One part of me wants to tow it to a garage, and pay them out my ass to get just it fixed and over with. But the other wants me to work non-stop on it for hours on end, preparing for exams at the same time, and get this thing finished before christmas..
I'm gonna put some dry socks on, and let myself fill with motivation, lol. Setting the timing should be interesting and another first, I should probably replace the timing chain while its off, hell, maybe some more stuff too. Suggestions?
Will my headgasket be ok? Do I need to loosen the head bolts to change the timing chain? I don't, right?

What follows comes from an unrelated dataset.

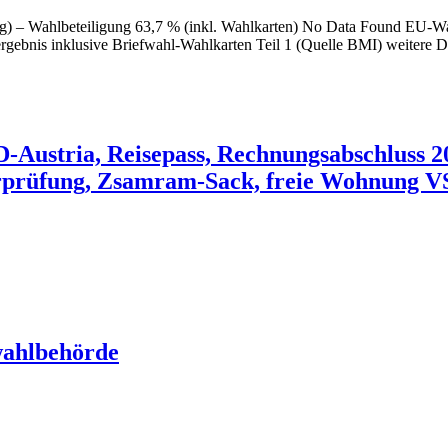
g) – Wahlbeteiligung 63,7 % (inkl. Wahlkarten) No Data Found EU-W
gebnis inklusive Briefwahl-Wahlkarten Teil 1 (Quelle BMI) weitere De
-Austria, Reisepass, Rechnungsabschluss 
rüfung, Zsamram-Sack, freie Wohnung VS
ahlbehörde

So the HG should be fine
#138
valve cover- take it off
oil pan- drop it
you now have access to both sides of the timing chain. set to tdc, and see where your "bright links" line up. if they're off, squeeze the tensioner and allow for slack in the chain. then adjust the chain to line up, and release the tensioner. probably easier with 2 people, and shouldn't take too long. the only thing you'll need to get extra is some more rtv for the oil pan
oil pan- drop it
you now have access to both sides of the timing chain. set to tdc, and see where your "bright links" line up. if they're off, squeeze the tensioner and allow for slack in the chain. then adjust the chain to line up, and release the tensioner. probably easier with 2 people, and shouldn't take too long. the only thing you'll need to get extra is some more rtv for the oil pan
#139
Wow, that would be 10x easier! oh wait, I have to drop the diff, to drop the oil pan.. correct? Still may be easier..

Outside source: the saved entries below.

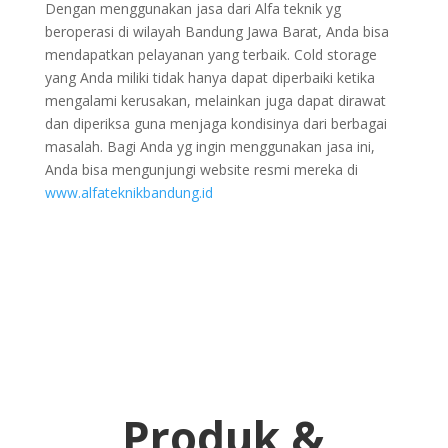
Dengan menggunakan jasa dari Alfa teknik yg
beroperasi di wilayah Bandung Jawa Barat, Anda bisa
mendapatkan pelayanan yang terbaik. Cold storage
yang Anda miliki tidak hanya dapat diperbaiki ketika
mengalami kerusakan, melainkan juga dapat dirawat
dan diperiksa guna menjaga kondisinya dari berbagai
masalah. Bagi Anda yg ingin menggunakan jasa ini,
Anda bisa mengunjungi website resmi mereka di
www.alfateknikbandung.id
Produk &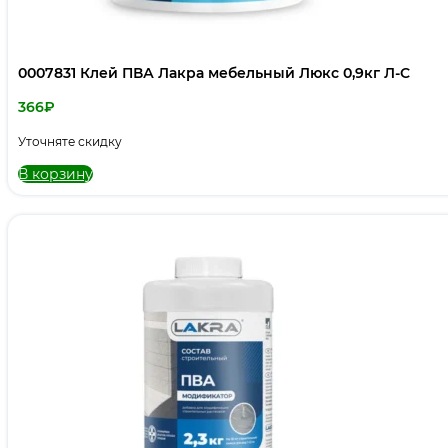
0007831 Клей ПВА Лакра мебельный Люкс 0,9кг Л-С
366
₽
Уточняте скидку
В корзину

I'll read into how to adjust the tensioner, and look for my bright links again. I looked for a few seconds before while it was apart, didn't see any different links near the top, I'll look again. Theres no replacement gasket for the pan, only RTV gasket maker is used? Oh, I see lots of pics on your re-build thread, I'll browse through that
Thanks a bunch
I'll read into how to adjust the tensioner, and look for my bright links again. I looked for a few seconds before while it was apart, didn't see any different links near the top, I'll look again. Theres no replacement gasket for the pan, only RTV gasket maker is used? Oh, I see lots of pics on your re-build thread, I'll browse through that
Thanks a bunch
Last edited by 22r2tuff; Dec 6, 2011 at 03:43 PM.
#140
most people don't use an oil pan gasket, as they tend to leak a bit. rtv is cheap, readily available, and easy to apply. make sure the mating surfases are clean before applying rtv. once you start to squeeze rtv out from between the surfaces, stop and let it cure for an hour or so. then continue to tighten it on. you may not have to drop the diff, as you can probably do all your work with the pan resting on the diff. though, if it's too much of a pain, there's only 3 bolts for the diff.
the tensioner is self-adjusting. when i said to squeeze the tensioner, i meant to press it in with a screwdriver or something to give you enough slack in the chain.
the tensioner is self-adjusting. when i said to squeeze the tensioner, i meant to press it in with a screwdriver or something to give you enough slack in the chain.